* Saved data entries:
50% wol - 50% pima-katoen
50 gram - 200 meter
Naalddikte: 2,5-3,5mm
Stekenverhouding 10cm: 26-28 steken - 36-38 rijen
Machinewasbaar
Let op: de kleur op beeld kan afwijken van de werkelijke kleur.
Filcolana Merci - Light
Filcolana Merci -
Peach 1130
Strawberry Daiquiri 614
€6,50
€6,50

* THE PROBLEM: Return every record above exactly as written.

* ANSWER FOR THIS EXERCISE:
50% wol - 50% pima-katoen
50 gram - 200 meter
Naalddikte: 2,5-3,5mm
Stekenverhouding 10cm: 26-28 steken - 36-38 rijen
Machinewasbaar
Let op: de kleur op beeld kan afwijken van de werkelijke kleur.
Filcolana Merci - Light
Filcolana Merci -
Peach 1130
Strawberry Daiquiri 614
€6,50
€6,50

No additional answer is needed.